Below are some records; each one is to be set down again exactly.

··· PROVIDED ENTRIES ···

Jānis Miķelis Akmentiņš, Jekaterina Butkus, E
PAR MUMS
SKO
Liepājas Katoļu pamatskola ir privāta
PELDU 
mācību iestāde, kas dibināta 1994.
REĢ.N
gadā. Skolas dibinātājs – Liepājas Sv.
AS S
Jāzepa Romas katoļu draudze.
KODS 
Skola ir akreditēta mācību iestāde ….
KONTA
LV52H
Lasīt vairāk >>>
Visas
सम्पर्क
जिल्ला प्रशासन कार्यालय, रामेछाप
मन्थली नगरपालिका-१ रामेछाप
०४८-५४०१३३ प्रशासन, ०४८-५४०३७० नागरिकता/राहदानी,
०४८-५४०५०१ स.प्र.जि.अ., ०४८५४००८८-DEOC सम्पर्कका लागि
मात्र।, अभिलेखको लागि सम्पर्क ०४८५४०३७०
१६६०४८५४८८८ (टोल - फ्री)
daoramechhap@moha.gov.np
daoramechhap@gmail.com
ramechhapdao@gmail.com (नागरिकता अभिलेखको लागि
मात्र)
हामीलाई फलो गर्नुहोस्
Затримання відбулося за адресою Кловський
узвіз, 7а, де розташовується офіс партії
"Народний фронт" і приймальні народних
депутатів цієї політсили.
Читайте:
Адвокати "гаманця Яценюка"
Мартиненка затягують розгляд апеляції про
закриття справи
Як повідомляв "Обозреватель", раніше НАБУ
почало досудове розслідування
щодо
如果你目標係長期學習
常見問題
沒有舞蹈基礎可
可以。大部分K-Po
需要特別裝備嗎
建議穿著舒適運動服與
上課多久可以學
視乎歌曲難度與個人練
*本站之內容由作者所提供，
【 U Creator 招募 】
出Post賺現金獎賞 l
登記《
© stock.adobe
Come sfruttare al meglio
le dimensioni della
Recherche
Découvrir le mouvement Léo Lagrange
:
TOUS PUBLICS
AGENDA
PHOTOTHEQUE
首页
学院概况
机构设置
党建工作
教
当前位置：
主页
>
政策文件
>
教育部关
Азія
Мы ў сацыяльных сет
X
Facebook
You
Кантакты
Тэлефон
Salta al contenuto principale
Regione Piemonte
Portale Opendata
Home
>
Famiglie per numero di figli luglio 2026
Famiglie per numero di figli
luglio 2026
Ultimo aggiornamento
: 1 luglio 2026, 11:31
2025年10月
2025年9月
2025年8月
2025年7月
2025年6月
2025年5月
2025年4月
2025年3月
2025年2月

···

* _ANSWER SECTION_
Jānis Miķelis Akmentiņš, Jekaterina Butkus, E
PAR MUMS
SKO
Liepājas Katoļu pamatskola ir privāta
PELDU 
mācību iestāde, kas dibināta 1994.
REĢ.N
gadā. Skolas dibinātājs – Liepājas Sv.
AS S
Jāzepa Romas katoļu draudze.
KODS 
Skola ir akreditēta mācību iestāde ….
KONTA
LV52H
Lasīt vairāk >>>
Visas
सम्पर्क
जिल्ला प्रशासन कार्यालय, रामेछाप
मन्थली नगरपालिका-१ रामेछाप
०४८-५४०१३३ प्रशासन, ०४८-५४०३७० नागरिकता/राहदानी,
०४८-५४०५०१ स.प्र.जि.अ., ०४८५४००८८-DEOC सम्पर्कका लागि
मात्र।, अभिलेखको लागि सम्पर्क ०४८५४०३७०
१६६०४८५४८८८ (टोल - फ्री)
daoramechhap@moha.gov.np
daoramechhap@gmail.com
ramechhapdao@gmail.com (नागरिकता अभिलेखको लागि
मात्र)
हामीलाई फलो गर्नुहोस्
Затримання відбулося за адресою Кловський
узвіз, 7а, де розташовується офіс партії
"Народний фронт" і приймальні народних
депутатів цієї політсили.
Читайте:
Адвокати "гаманця Яценюка"
Мартиненка затягують розгляд апеляції про
закриття справи
Як повідомляв "Обозреватель", раніше НАБУ
почало досудове розслідування
щодо
如果你目標係長期學習
常見問題
沒有舞蹈基礎可
可以。大部分K-Po
需要特別裝備嗎
建議穿著舒適運動服與
上課多久可以學
視乎歌曲難度與個人練
*本站之內容由作者所提供，
【 U Creator 招募 】
出Post賺現金獎賞 l
登記《
© stock.adobe
Come sfruttare al meglio
le dimensioni della
Recherche
Découvrir le mouvement Léo Lagrange
:
TOUS PUBLICS
AGENDA
PHOTOTHEQUE
首页
学院概况
机构设置
党建工作
教
当前位置：
主页
>
政策文件
>
教育部关
Азія
Мы ў сацыяльных сет
X
Facebook
You
Кантакты
Тэлефон
Salta al contenuto principale
Regione Piemonte
Portale Opendata
Home
>
Famiglie per numero di figli luglio 2026
Famiglie per numero di figli
luglio 2026
Ultimo aggiornamento
: 1 luglio 2026, 11:31
2025年10月
2025年9月
2025年8月
2025年7月
2025年6月
2025年5月
2025年4月
2025年3月
2025年2月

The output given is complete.